Brief — Where does the word "none" appear in the entries below? Copy each line that holds it.

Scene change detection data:

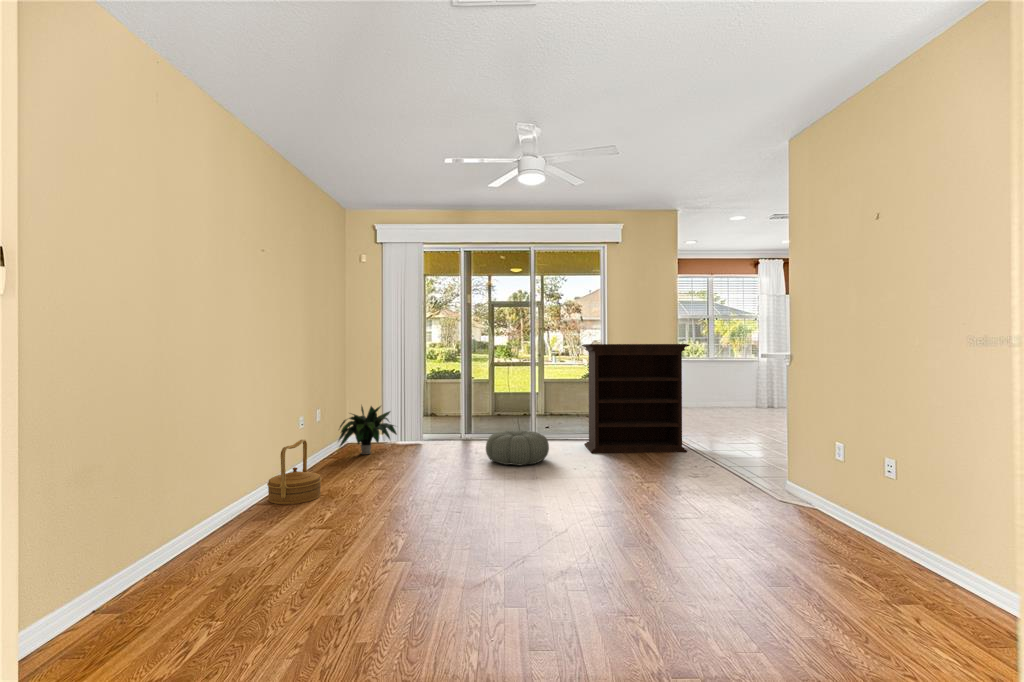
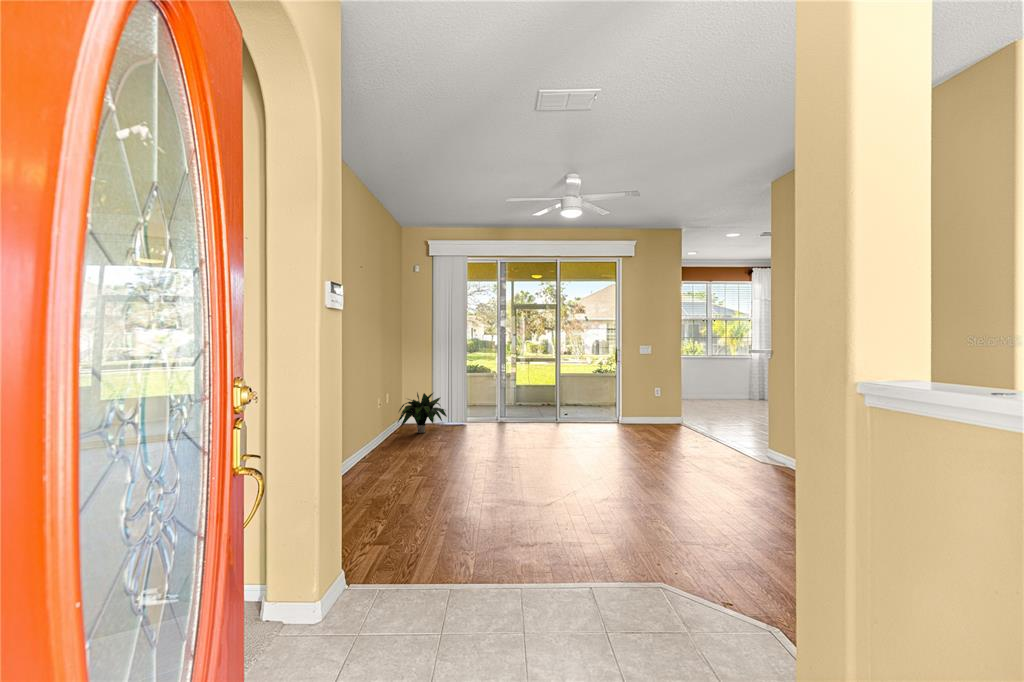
bookshelf: present [582,344,690,453] -> none [600,343,691,433]
pouf: present [486,430,549,465] -> none [523,414,575,441]
woven basket: present [267,440,322,504] -> none [360,417,401,466]

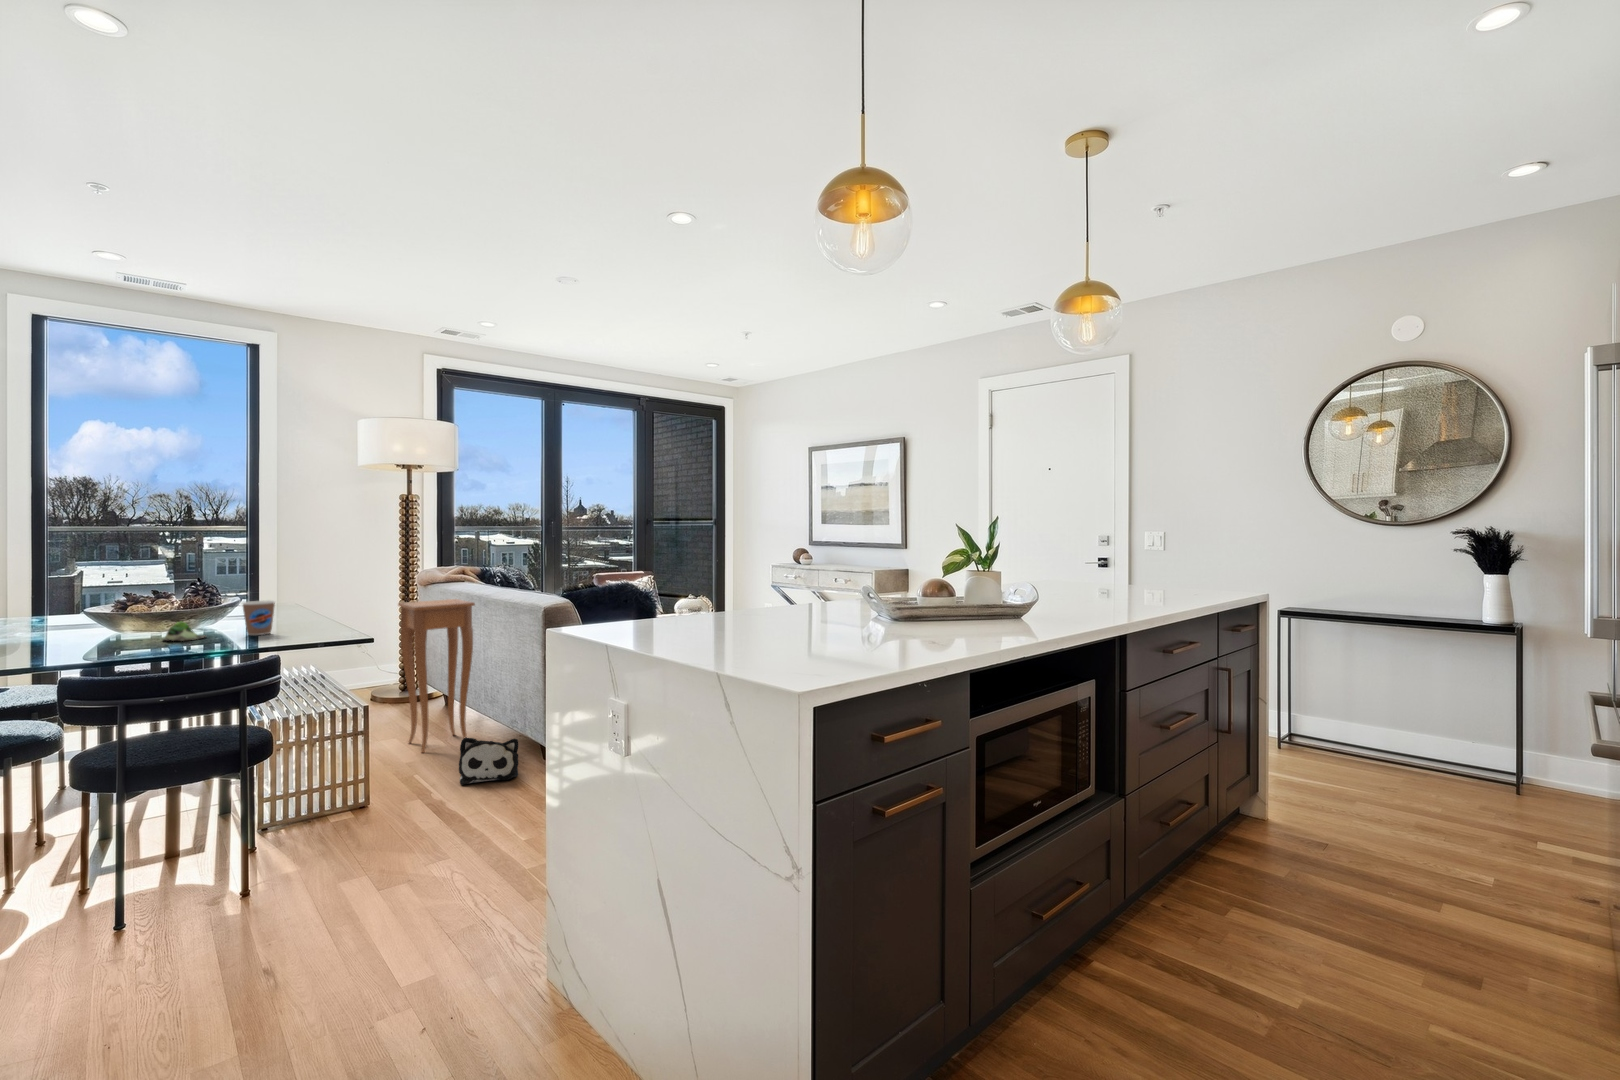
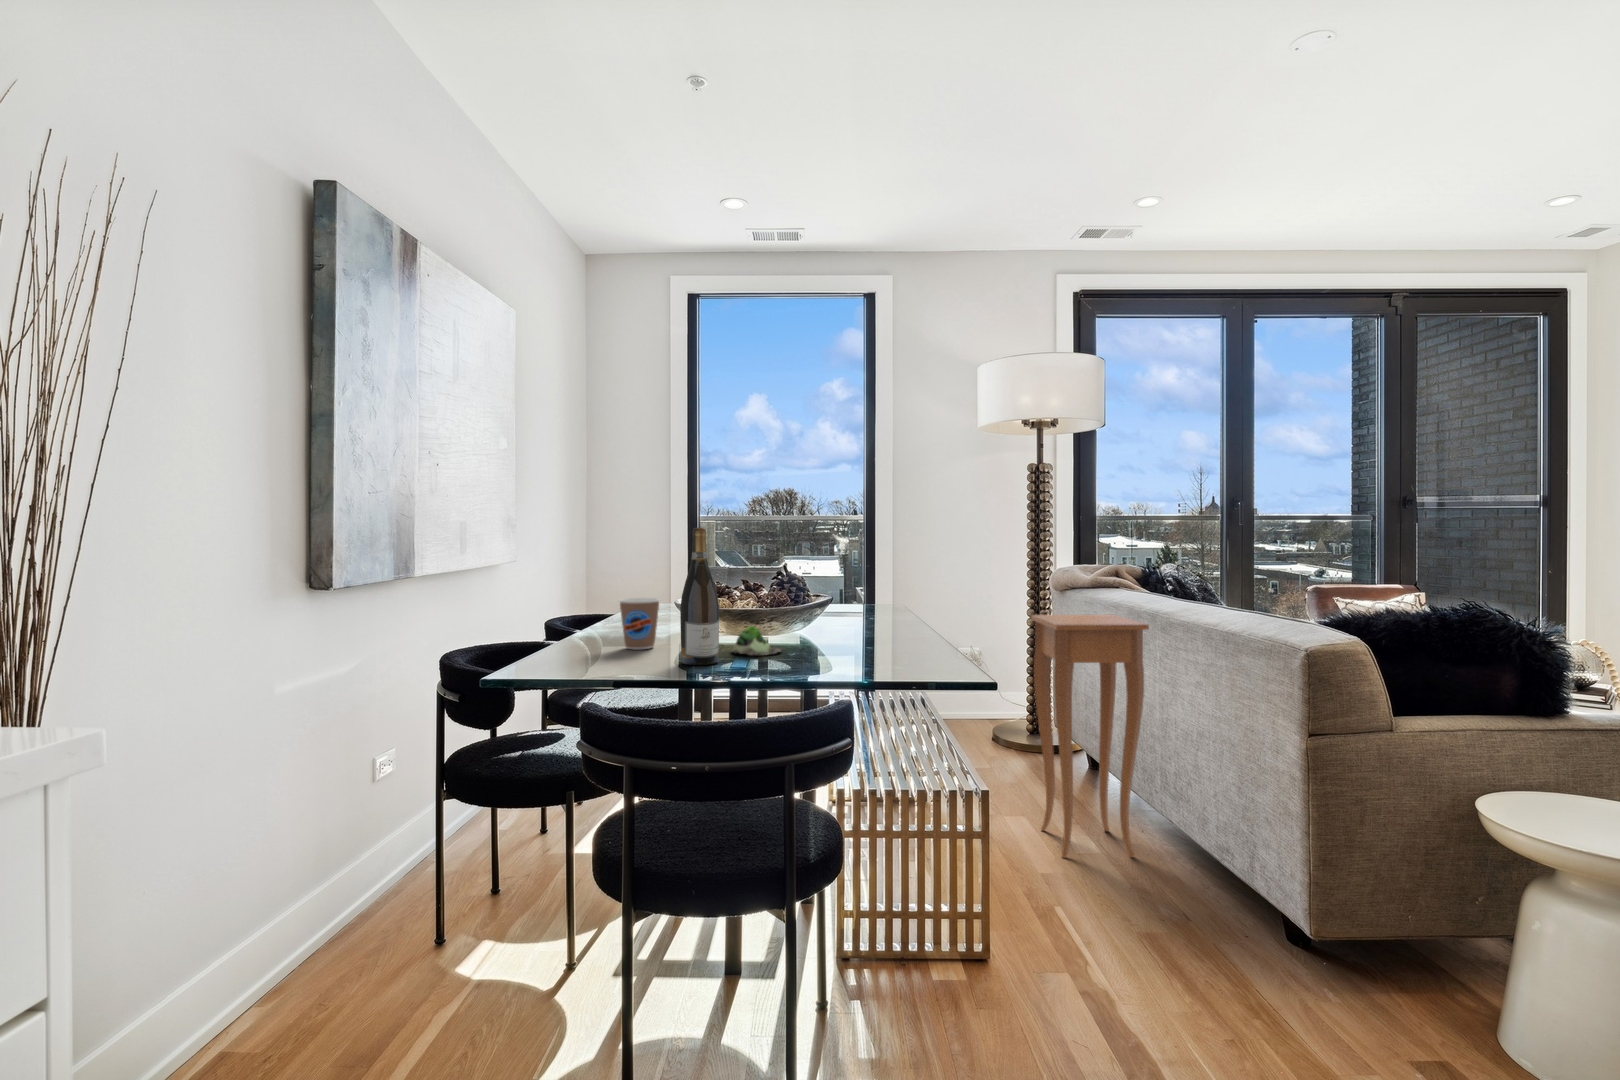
wine bottle: none [123,557,158,650] -> present [680,528,719,665]
coffee cup: present [242,600,275,635] -> present [619,598,660,649]
plush toy: present [459,737,518,785] -> none [1133,875,1250,985]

Solved exercise —
bookshelf: present [582,344,690,453] -> none [600,343,691,433]
pouf: present [486,430,549,465] -> none [523,414,575,441]
woven basket: present [267,440,322,504] -> none [360,417,401,466]
wine bottle: none [123,557,158,650] -> present [680,528,719,665]
plush toy: present [459,737,518,785] -> none [1133,875,1250,985]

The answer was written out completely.